"If I were in
your place," he said, "I should try to interest his relatives and
family in my case----"
"The count has no relatives."
"Impossible!"
"He hasn't, indeed. During the ten years I was in his service, I
heard him say more than a dozen times that he alone was left of
all his family--that all the others were dead. People pretend
that this is the reason why he is so immensely rich."
M. Fortunat's interest was no longer assumed; he was rapidly
approaching the real object of his visit. "No relatives!" he
muttered. "Who, then, will inherit his millions when he dies?"
Madame Vantrasson jerked her head. "Who can say?" she replied.
"Everything will go to the government, probably, unless---- But
no, that's impossible."
"What's impossible?"
"Nothing.

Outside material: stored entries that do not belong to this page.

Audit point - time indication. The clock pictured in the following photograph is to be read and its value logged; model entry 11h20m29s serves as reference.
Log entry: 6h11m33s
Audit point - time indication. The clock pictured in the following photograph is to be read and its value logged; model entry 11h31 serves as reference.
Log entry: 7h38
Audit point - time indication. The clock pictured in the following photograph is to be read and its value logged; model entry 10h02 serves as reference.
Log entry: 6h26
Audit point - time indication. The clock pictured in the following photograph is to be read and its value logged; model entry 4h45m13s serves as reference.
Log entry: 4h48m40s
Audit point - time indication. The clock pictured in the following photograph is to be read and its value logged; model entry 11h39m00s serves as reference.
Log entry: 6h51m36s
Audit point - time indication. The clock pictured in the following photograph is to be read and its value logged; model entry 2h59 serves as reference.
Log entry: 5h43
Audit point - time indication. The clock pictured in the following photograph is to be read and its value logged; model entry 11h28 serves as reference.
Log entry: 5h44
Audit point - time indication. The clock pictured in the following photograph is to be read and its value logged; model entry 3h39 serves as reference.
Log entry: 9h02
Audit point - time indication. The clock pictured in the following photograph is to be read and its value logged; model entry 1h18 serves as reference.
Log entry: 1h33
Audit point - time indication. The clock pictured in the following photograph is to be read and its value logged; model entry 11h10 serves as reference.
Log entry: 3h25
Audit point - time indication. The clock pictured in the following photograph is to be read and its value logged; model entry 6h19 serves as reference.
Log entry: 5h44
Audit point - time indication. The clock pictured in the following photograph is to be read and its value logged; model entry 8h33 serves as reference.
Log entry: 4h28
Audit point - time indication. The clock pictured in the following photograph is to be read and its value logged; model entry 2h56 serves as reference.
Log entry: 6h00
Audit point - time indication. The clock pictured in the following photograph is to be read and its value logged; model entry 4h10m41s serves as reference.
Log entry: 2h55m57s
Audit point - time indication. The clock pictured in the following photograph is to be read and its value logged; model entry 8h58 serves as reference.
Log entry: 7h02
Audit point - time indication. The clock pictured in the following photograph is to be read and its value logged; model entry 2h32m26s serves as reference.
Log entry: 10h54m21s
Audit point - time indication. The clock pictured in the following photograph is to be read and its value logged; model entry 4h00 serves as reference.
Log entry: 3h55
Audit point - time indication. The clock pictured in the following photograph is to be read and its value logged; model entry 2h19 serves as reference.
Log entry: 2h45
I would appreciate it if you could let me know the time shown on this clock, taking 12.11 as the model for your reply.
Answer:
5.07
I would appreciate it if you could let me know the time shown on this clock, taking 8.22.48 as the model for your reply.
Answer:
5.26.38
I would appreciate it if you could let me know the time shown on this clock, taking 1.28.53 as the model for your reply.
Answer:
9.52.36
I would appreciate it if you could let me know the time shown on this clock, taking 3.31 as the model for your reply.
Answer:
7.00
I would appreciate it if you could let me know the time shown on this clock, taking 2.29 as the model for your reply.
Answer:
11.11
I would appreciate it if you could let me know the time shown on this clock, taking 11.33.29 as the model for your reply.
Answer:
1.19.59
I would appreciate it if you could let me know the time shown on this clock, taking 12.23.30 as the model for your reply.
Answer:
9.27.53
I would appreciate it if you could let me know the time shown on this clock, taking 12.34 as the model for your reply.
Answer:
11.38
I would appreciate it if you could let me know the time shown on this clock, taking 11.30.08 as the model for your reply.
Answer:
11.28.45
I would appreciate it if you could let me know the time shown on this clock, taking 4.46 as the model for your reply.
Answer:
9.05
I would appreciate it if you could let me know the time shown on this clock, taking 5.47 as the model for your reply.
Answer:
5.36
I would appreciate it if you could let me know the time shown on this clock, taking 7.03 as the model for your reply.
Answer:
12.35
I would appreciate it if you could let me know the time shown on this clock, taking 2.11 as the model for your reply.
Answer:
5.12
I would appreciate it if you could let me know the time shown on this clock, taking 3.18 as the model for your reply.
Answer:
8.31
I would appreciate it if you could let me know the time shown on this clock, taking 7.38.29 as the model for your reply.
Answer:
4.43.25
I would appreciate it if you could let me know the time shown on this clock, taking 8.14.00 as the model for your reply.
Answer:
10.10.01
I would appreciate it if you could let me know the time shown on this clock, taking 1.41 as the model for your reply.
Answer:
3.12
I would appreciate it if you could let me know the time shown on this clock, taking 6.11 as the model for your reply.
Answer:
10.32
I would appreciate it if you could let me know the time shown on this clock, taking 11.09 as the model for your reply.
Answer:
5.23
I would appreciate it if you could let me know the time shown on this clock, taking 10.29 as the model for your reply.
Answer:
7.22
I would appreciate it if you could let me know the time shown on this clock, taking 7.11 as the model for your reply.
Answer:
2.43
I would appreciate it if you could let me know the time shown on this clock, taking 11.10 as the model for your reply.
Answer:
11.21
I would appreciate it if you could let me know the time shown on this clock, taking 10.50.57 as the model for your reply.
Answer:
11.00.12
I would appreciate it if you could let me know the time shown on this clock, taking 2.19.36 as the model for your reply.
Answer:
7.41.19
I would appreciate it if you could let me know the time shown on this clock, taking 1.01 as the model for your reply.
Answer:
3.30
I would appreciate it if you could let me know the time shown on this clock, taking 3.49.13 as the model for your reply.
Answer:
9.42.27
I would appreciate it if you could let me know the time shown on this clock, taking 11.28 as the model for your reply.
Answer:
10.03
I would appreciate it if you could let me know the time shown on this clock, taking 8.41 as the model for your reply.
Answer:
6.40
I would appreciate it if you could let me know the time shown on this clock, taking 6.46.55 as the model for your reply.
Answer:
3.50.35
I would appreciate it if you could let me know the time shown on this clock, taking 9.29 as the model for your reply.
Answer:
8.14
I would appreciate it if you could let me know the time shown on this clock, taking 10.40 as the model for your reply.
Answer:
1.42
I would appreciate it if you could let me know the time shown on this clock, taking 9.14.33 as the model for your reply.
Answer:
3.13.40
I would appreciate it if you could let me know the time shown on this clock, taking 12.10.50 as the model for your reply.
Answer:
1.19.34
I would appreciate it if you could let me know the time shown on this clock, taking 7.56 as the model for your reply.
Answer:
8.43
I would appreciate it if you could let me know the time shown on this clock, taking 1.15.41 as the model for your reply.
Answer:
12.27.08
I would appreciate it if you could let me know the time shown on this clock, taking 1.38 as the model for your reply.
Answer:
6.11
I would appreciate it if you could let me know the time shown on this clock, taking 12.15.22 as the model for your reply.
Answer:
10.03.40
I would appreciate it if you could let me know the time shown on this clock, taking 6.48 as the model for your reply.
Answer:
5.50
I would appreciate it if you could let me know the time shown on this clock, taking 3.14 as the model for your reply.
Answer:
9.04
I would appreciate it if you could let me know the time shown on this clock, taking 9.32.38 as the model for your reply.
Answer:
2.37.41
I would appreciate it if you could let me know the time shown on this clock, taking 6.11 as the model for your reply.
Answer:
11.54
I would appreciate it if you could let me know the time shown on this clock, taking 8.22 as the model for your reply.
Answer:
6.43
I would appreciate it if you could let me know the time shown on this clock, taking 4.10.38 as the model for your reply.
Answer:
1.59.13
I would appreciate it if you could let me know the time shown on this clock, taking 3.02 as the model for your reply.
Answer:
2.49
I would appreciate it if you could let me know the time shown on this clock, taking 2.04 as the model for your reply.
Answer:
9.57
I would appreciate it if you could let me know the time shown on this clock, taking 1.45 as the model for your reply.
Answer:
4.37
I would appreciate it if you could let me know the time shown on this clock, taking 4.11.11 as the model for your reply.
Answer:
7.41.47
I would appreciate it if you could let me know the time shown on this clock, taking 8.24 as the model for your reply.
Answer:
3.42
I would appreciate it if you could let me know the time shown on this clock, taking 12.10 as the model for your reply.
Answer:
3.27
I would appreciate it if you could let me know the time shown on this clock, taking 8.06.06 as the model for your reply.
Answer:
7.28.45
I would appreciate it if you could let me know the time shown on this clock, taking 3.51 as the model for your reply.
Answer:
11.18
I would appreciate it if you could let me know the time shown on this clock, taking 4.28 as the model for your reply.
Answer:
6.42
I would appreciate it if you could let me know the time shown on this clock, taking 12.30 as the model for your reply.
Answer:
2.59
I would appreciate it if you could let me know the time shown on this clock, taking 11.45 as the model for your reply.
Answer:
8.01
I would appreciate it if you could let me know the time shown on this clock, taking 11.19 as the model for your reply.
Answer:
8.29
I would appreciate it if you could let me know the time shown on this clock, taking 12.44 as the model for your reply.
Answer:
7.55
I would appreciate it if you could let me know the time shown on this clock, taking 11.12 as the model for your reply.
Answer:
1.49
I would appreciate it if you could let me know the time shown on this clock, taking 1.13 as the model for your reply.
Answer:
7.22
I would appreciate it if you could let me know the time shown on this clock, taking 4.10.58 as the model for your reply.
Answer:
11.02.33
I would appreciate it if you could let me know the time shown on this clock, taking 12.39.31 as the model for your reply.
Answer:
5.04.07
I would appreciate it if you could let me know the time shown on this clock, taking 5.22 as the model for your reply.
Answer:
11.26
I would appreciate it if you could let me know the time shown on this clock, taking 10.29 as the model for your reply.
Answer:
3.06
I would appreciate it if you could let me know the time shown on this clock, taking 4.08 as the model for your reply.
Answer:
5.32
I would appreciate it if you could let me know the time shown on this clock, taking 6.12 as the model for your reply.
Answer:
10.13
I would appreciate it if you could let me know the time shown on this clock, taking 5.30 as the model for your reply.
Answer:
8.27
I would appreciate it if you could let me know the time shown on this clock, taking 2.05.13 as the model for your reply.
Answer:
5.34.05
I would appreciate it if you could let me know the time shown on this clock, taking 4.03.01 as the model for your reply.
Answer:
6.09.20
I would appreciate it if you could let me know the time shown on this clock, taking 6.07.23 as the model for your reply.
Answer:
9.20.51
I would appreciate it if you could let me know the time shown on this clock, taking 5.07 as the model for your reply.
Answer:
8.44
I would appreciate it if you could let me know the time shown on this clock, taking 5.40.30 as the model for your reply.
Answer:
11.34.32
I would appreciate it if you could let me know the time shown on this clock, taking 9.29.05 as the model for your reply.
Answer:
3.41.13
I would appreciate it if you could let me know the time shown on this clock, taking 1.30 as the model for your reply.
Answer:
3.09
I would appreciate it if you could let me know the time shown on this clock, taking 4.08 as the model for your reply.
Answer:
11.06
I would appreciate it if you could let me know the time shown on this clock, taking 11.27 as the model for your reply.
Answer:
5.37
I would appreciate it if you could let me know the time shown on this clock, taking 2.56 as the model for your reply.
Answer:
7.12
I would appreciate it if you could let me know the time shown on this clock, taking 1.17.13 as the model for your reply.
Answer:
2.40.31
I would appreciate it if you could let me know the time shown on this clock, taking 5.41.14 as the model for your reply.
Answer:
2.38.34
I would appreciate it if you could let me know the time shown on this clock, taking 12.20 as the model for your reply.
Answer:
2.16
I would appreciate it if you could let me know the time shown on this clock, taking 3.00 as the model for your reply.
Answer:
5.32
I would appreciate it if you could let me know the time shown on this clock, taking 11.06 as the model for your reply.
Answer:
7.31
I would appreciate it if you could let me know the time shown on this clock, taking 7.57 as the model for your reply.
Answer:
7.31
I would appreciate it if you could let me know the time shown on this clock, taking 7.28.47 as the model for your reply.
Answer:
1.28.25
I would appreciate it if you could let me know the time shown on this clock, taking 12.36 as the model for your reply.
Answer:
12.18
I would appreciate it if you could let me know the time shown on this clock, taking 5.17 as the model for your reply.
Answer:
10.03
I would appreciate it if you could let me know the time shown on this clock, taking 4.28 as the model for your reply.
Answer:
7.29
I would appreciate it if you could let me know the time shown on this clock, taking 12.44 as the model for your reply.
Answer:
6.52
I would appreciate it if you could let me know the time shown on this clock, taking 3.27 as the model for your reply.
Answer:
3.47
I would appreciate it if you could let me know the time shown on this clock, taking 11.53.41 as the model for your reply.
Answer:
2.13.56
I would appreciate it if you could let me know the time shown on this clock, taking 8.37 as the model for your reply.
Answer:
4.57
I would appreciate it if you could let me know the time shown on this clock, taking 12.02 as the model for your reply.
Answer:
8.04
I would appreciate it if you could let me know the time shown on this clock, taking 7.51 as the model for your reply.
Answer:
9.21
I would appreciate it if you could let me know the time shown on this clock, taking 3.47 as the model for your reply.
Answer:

I was thinking of the count's sister, Mademoiselle
Hermine."
"His sister! Why, you said just now that he had no relatives."
"It's the same as if he hadn't; no one knows what has become of
her, poor creature! Some say that she married; others declare that
she died. It's quite a romance."
M. Isidore Fortunat was literally upon the rack; and to make his
sufferings still more horrible, he dared not ask any direct
question, nor allow his curiosity to become manifest, for fear of
alarming the woman. "Let me see," said he; "I think--I am sure
that I have heard--or that I have read--I cannot say which--some
story about a Mademoiselle de Chalusse.